The Russian spacecraft is carrying eight scientific instruments. The most striking is a robotic arm that will dig a few centimeters in search of ice, collect a sample and analyze it with different instruments capable of detecting whether there is water, how much of it there is and possibly its origin. The probe is also equipped to search for other elements of interest: thorium, potassium, and uranium.

The selected probe landing locations.Roscosmos

It is thought that 4.5 billion years ago, Earth collided with Theia, a planet the size of Mars. The impact was so big that a small part of Theia was ejected and mixed with the remains of a young molten Earth. The result was the Moon.

Whether the Moon’s water is a holdover from that time or whether it came aboard asteroids and comets that impacted both the Moon and Earth is a huge mystery. “The first excavation of the lunar polar regolith will be a step into the unknown,” the mission’s scientific leaders said in a recent analysis. “The study of macromolecular compounds of cosmic origin preserved in lunar glaciers can reveal the secret of the origin of life on Earth and will allow us to compare biochemical molecular structures on Earth and in space,” they explained.

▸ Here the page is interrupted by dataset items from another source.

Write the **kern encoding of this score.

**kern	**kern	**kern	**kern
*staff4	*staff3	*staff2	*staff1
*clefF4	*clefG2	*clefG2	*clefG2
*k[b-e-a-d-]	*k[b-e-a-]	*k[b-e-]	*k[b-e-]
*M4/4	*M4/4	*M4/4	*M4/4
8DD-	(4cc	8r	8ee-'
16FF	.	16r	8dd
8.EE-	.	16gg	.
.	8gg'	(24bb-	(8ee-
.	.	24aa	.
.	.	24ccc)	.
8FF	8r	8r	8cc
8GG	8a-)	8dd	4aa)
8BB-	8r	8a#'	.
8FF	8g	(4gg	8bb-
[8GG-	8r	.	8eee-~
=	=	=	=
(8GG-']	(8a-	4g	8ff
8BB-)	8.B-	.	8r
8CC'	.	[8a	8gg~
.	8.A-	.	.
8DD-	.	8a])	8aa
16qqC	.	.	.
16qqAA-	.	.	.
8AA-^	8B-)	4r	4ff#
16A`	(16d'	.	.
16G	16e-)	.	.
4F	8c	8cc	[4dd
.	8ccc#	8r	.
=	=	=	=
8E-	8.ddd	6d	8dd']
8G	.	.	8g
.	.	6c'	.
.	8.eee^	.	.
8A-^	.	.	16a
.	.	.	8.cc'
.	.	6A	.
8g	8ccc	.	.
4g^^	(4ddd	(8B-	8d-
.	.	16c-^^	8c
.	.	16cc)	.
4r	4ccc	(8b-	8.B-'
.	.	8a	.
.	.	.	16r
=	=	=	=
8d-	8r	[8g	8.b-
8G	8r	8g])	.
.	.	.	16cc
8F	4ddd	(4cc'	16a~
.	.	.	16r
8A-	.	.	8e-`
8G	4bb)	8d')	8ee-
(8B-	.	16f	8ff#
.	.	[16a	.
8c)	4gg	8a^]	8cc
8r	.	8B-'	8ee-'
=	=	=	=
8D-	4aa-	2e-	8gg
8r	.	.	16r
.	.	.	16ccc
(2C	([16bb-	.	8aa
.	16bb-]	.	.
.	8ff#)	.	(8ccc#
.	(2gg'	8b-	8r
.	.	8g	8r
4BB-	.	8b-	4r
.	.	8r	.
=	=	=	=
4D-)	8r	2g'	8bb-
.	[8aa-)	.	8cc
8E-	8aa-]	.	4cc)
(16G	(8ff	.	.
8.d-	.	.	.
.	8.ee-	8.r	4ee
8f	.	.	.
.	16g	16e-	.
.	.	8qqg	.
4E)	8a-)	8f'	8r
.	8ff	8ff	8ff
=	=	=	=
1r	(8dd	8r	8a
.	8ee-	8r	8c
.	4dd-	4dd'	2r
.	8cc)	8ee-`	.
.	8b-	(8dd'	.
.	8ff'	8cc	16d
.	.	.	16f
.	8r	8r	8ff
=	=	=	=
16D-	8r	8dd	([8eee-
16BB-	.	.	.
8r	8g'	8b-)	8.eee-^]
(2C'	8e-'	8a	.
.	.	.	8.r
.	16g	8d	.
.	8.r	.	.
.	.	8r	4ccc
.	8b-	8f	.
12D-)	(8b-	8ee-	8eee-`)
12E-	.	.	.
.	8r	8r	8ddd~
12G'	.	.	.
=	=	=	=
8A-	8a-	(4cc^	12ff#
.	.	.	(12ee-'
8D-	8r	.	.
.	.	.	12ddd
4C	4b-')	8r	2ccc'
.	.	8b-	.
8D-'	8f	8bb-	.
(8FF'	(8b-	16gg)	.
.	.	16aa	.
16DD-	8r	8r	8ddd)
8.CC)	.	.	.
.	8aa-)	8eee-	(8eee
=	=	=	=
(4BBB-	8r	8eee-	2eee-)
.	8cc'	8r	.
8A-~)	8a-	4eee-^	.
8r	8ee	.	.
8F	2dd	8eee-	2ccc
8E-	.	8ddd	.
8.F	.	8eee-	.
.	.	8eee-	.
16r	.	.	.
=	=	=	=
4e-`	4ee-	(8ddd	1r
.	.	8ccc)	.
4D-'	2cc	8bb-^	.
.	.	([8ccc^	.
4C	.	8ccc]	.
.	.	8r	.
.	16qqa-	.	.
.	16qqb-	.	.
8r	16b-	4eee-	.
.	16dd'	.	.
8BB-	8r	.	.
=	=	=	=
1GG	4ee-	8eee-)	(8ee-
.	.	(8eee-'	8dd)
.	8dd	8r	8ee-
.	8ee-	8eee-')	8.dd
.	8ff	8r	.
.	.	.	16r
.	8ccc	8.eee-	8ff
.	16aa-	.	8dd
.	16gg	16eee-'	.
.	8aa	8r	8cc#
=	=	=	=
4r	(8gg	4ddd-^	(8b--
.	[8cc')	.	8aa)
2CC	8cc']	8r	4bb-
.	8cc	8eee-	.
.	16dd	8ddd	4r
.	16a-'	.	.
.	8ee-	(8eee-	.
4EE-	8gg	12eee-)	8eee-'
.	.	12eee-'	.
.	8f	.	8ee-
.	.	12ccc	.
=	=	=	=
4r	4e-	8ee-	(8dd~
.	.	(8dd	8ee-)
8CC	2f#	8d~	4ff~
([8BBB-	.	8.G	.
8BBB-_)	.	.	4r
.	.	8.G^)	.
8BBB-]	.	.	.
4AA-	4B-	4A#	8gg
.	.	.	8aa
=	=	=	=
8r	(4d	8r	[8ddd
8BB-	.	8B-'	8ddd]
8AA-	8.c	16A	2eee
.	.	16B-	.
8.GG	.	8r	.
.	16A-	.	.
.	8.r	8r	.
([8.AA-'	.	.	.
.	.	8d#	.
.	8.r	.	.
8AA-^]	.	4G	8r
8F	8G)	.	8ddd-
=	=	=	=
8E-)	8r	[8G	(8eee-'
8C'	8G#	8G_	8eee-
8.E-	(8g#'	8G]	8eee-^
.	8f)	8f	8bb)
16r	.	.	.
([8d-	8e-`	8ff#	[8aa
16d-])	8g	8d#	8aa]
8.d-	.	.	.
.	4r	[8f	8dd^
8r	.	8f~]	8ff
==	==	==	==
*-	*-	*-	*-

Luna-25 is the first in a series of missions with which Russia wants to return to the Moon after more than 40 years. “The Russian lunar program is already planning the next landing craft based on the development of the Luna-25 design,” said Maxim Litvak, one of the mission’s chief scientists. “After Luna-26, which will be an orbital probe, two landing stations will follow. Luna-27 will carry a drilling rig [to penetrate five feet into the ground], and Luna-28 will bring soil from the Moon’s polar region to Earth.”

After takeoff, scheduled for early Friday morning, the Russian spacecraft will take between four and five days to reach the Moon. Once there, it will orbit for a few more days until it ignites its rockets and begins its descent towards the south pole. If all goes to plan, it won’t win the space race, but it will make history.